The Growth of Medicine from Primitive Times by Walter Quirt, doctor’s lounge room of the Psychiatric Building of Bellevue HospitalPhotograph by Levy for the WPA/FAP Photographic Division on Nov. 3, 1938, series 127, exhibit IS, approved Dec. 13, 1938.
In 1937 Walter Quirt completed work on the mural entitled The Growth of Medicine from Primitive Times for the doctor’s lounge room of the Psychiatric Building of Bellevue Hospital. Quirt was one of over a dozen artists commissioned by the Federal Art Project (FAP) arm of the Works Progress Administration (WPA) to paint murals for the new psychiatric building at Bellevue Hospital.
John Dorfman of the online journal “Art and Antiques” pronounces Quirt’s mural for Bellevue hospital to be his “…greatest achievement for the WPA…” Dorfman explains that it “…was a panoramic mural…which combined Surrealism and history painting on a grand scale.” Quirt painted the mural towards the beginning of his participation in the Federal Art Project which lasted from 1935 to 1942.
Quirt’s work represented a turn to the left on the part of young artists of that period.

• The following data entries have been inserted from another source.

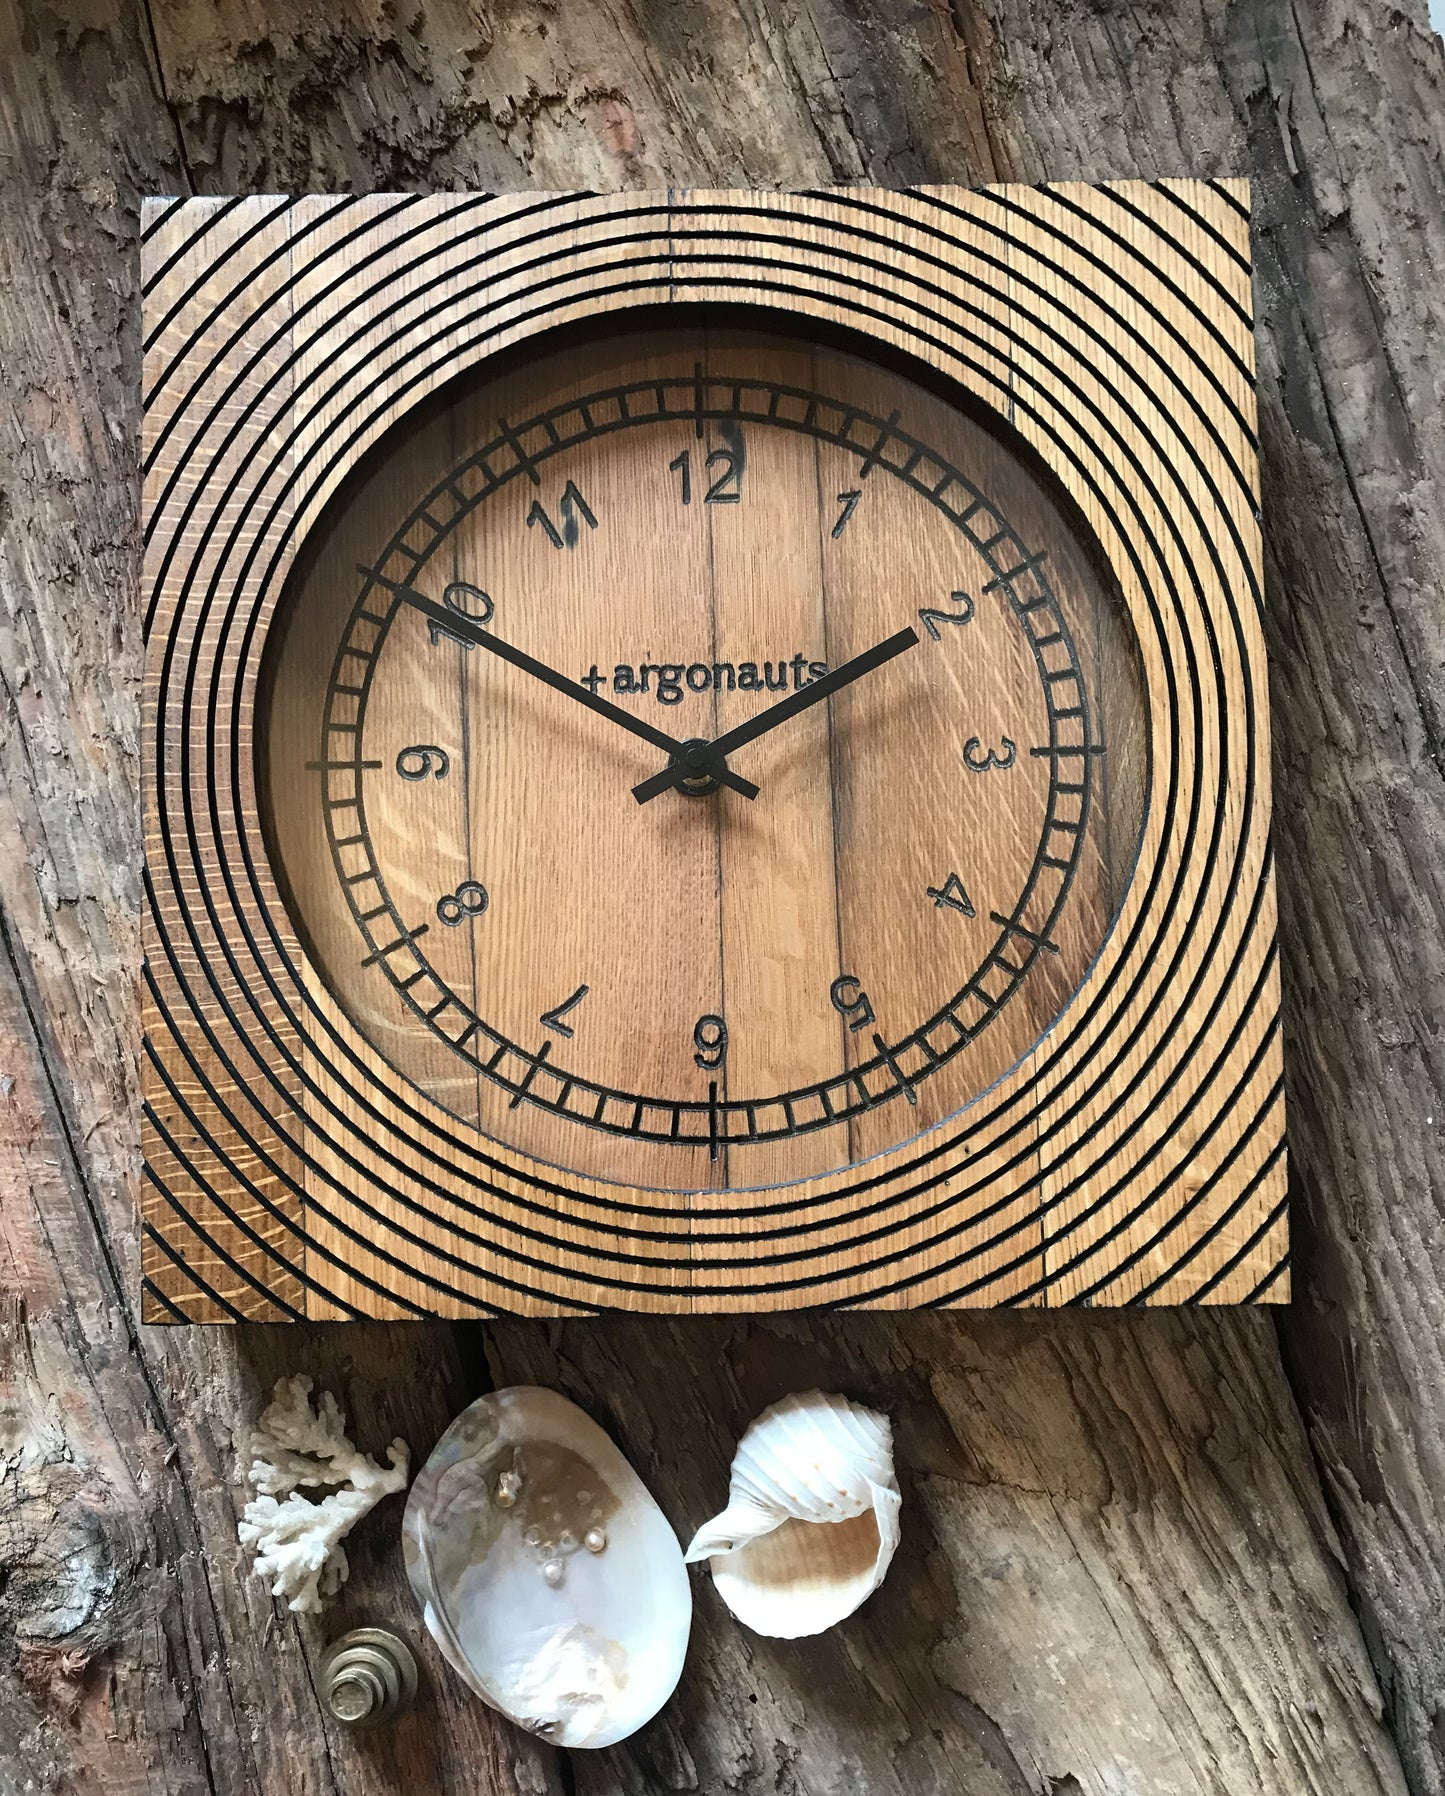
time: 1:50
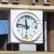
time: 11:46
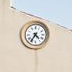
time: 4:35
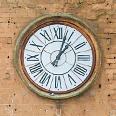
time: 1:03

His abandonment of social realism and his rejection of Daliesque surrealism led to much criticism and controversy. John Dorfman writes that “Quirt’s objection to Social Realism from a political point of view was that it was “dumbed down” and insulted the intelligence of the very people it was supposed to be appealing to.”
The New York City Design Commission names the artist who painted this mural as Harry Knight. Harry Knight was the New York Federal Art Project’s Assistant Technical Director. In the opinion of this contributor, Walter Quirt is more likely the muralist who painted “The Growth of Medicine from Primitive Times.”
The Living New Deal needs further information to determine the current status of this mural.